Do., 26.07.2018

Paderborn legt keine Beschwerde ein – erster Entscheid nach neuem Gesetz Gericht: Verkaufsoffener Sonntag zu Libori unzulässig

Am Libori-Sonntag am 5. August werden die Paderborner Geschäfte geschlossen bleiben.

Am Libori-Sonntag am 5. August werden die Paderborner Geschäfte geschlossen bleiben. Foto: Jörn Hannemann

Von Maike Stahl und Sebastian Schwake

Paderborn (WB). In Paderborn wird es keine Sonntagsöffnung der Geschäfte am zweiten Libori-Sonntag geben. Das hat das Verwaltungsgericht Minden entschieden. Stadt und Werbegemeinschaft wollen den Eilbeschluss akzeptieren.

Es ist die erste Gerichtsentscheidung zu verkaufsoffenen Sonntagen in OWL nach der Gesetzesänderung, die im März vom Landtag beschlossen worden war. Das Verwaltungsgericht entschied gestern, dass die vom Paderborner Rat beschlossene Verordnung für den Sonntagseinkauf zum Libori-Fest »insgesamt und nicht nur teilweise nichtig« ist (Aktenzeichen 3L932/18) und gab damit der Gewerkschaft Verdi Recht, die die Stadt verklagt hatte.

Keine Beschwerde

Paderborns Bürgermeister Michael Dreier (CDU) kündigte an, dass die Stadt keine Beschwerde beim Oberverwaltungsgericht Münster einlegen werde. Die Mindener Richter hatten diesen Schritt zwar zugelassen, Dreier sieht aber keine Erfolgsaussichten. Der Bürgermeister nimmt die Landesregierung nun in die Pflicht, beim Thema Ladenöffnungszeit nachzubessern: »Wir hätten lieber vier gesicherte verkaufsoffene Sonntage, an denen auch die Geschäfte der Peripherie öffnen dürfen, als die jetzt möglichen acht.«

Der Rat hatte am 11. Juli beschlossen, dass zum Liborifinale im gesamten Stadtgebiet die Geschäfte geöffnet werden sollen.
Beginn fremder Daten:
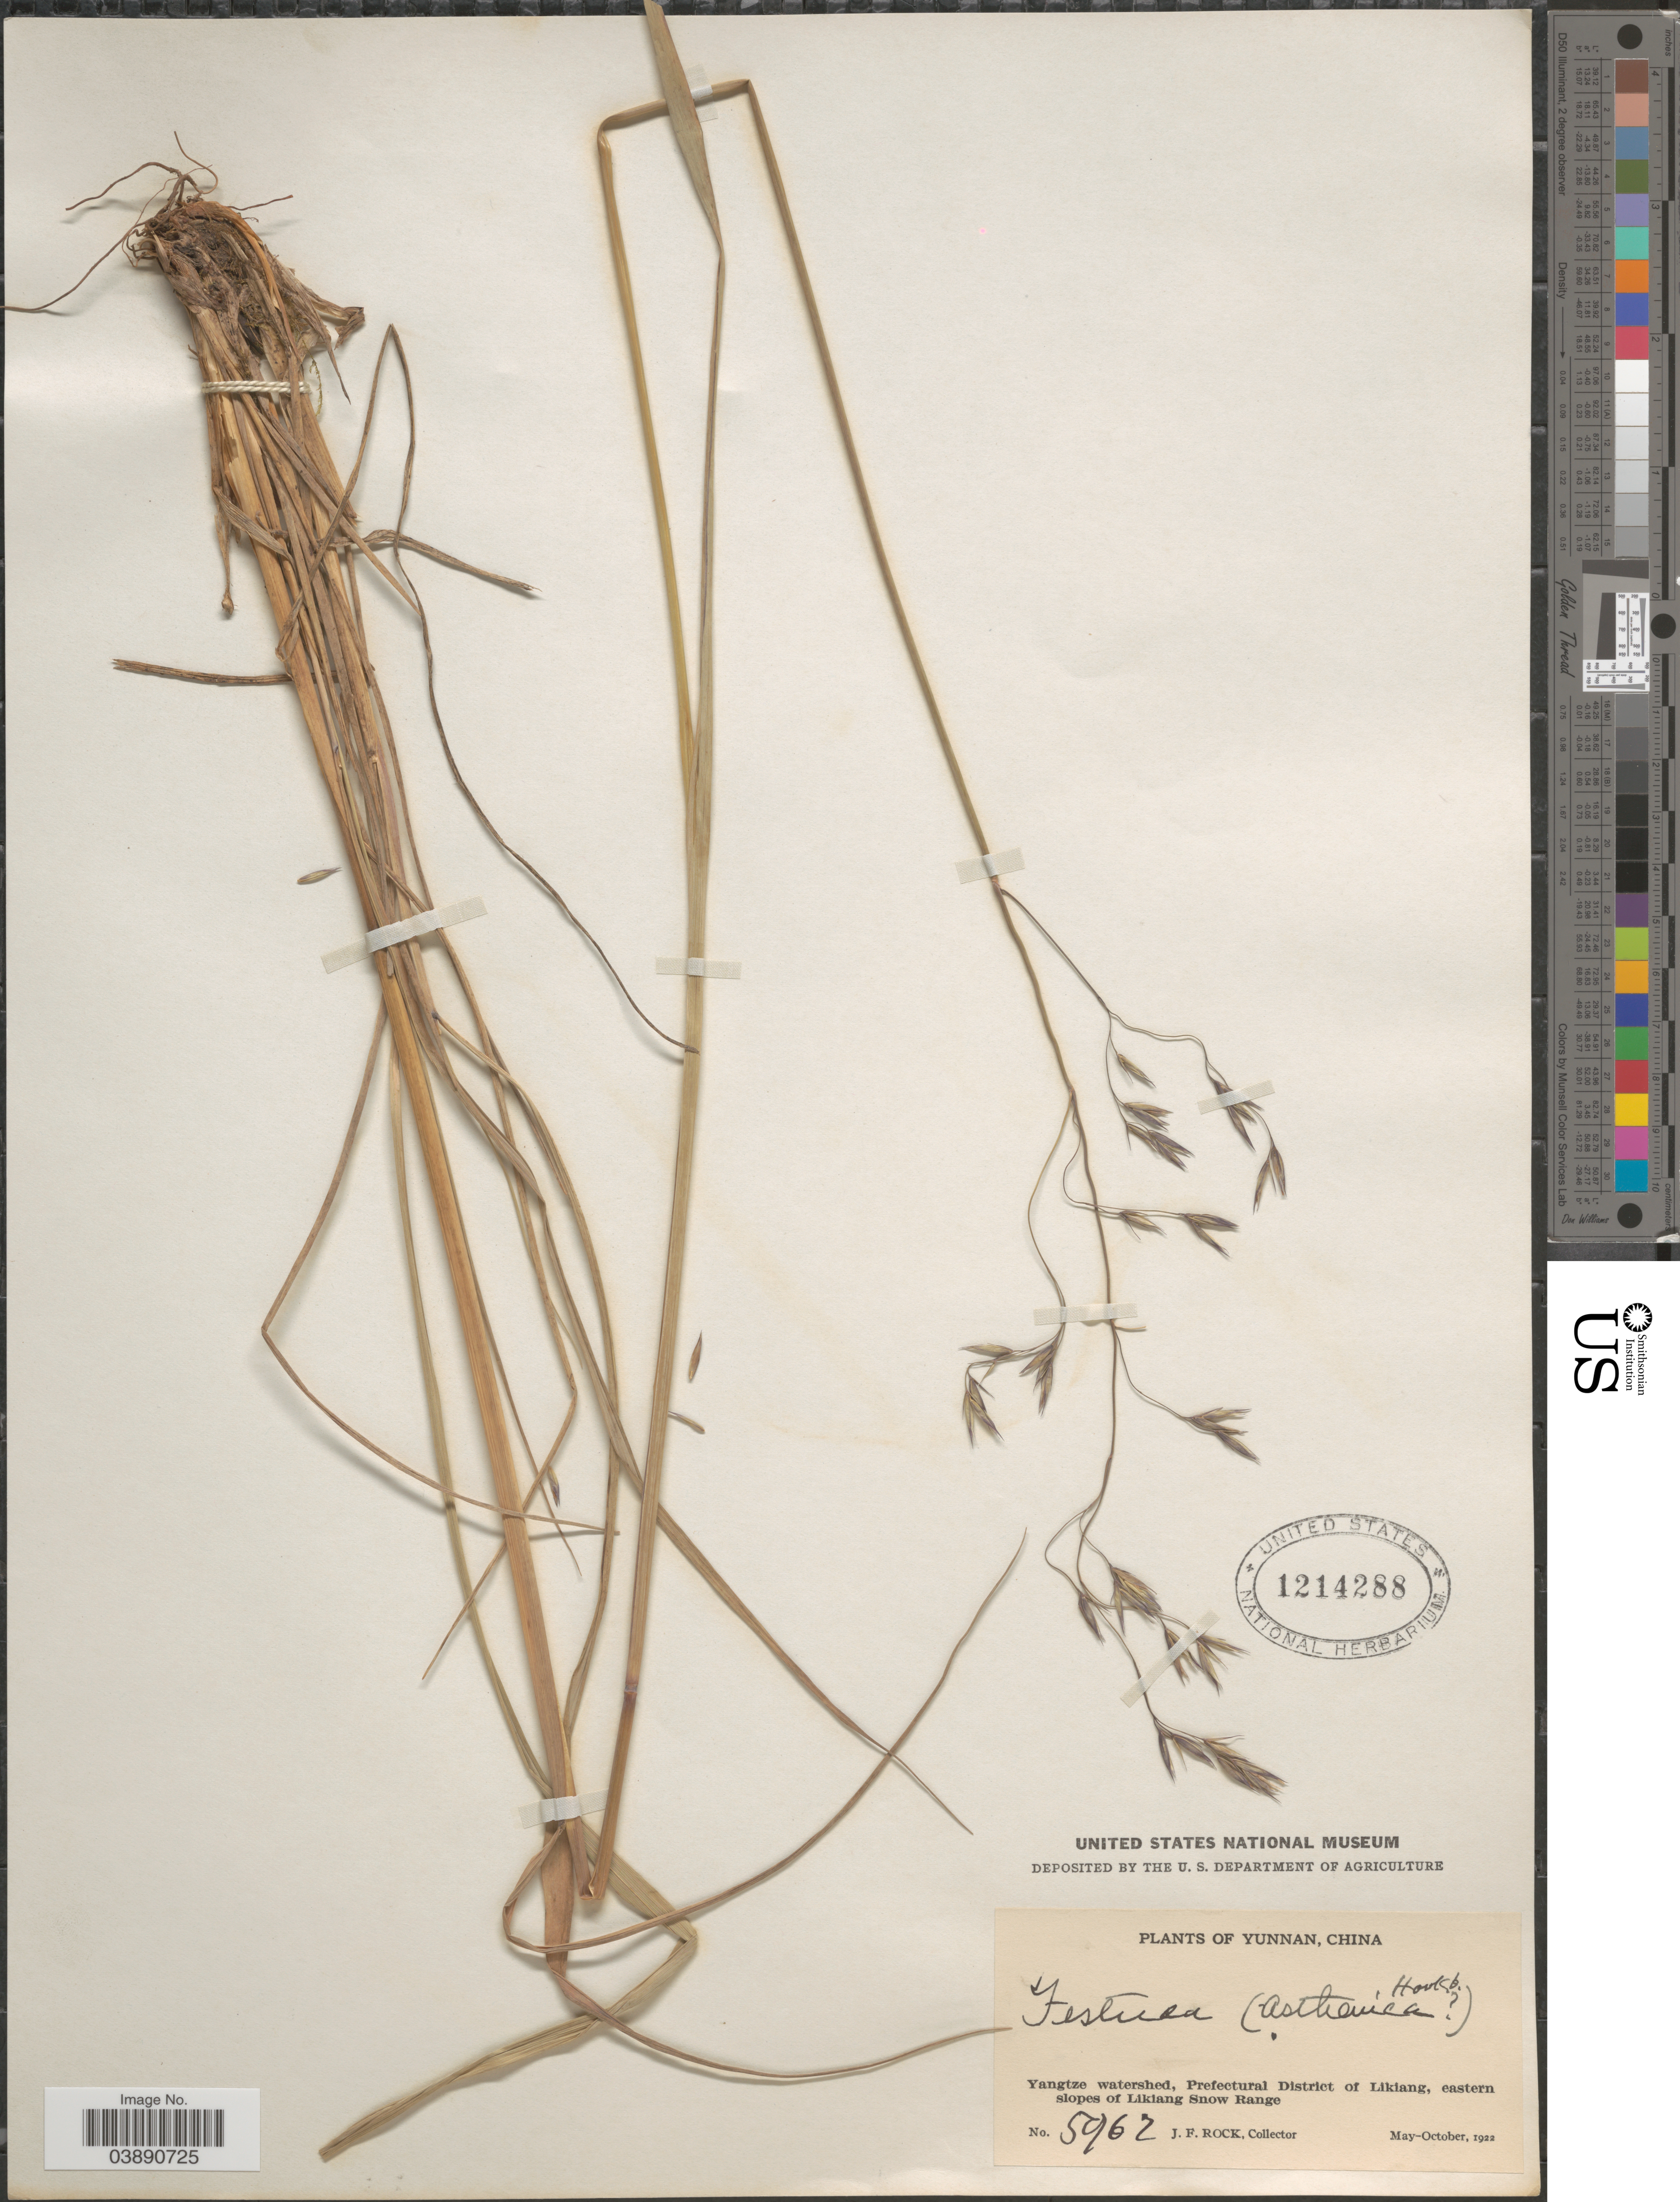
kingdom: Plantae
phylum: Tracheophyta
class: Liliopsida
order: Poales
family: Poaceae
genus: Festuca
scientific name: Festuca asthenica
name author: Hook. f.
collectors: J. Rock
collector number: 5962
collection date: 1922-05/1922-10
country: China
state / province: Yunnan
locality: Yangtze watershed, Prefectural District of Likiang, eastern slopes of Likiang Snow Range.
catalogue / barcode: US 1214288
Dagegen hatte Verdi geklagt. »Wir haben gesagt, die Ladenöffnung im gesamten Stadtgebiet ist nicht von den gesetzlichen Regelungen des Ladenöffnungsgesetzes NRW gedeckt«, sagte Verdi-Anwalt Wilhelm Achelpöhler.

Schutz der Sonn- und Feiertagsruhe

Nach Auffassung der Stadtverwaltung ist Libori ein Besuchermagnet. Das Fest sei im gesamten Stadtgebiet wahrnehmbar, weshalb die Ausweitung gerechtfertigt sei. Das sahen die Mindener Richter anders: »Das Libori-Fest rechtfertigt hingegen nicht eine Ladenöffnung von Einkaufszentren in mehreren Kilometern Entfernung zum Ort des Festes.«

Zwar ist nach Auffassung der dritten Kammer Libori grundsätzlich geeignet, eine Sonntagsladenöffnung zu rechtfertigen. Wegen des verfassungsrechtlichen Auftrags zum Schutz der Sonn- und Feiertagsruhe sei die Sonntagsöffnung aber auf das nähere Umfeld des Festes und damit die Innenstadt zu beschränken.

»Nicht auseinander dividieren«

Anne Kersting, Vorsitzende der Werbegemeinschaft Paderborn, kündigte gegenüber dem WESTFALEN-BLATT an, den verkaufsoffenen Sonntag komplett abzusagen. Die Stadt hätte zwar eine Dringlichkeitssitzung des Rates einberufen können, um eine neue Verordnung zu beschließen, die eine Sonntagsöffnung nur in der Innenstadt erlaubt.

»Das kommt für uns aber nicht in Frage. Es galt und gilt die Prämisse, dass alle öffnen oder keiner. Wir lassen uns als Werbegemeinschaft nicht auseinander dividieren«, sagte Kersting.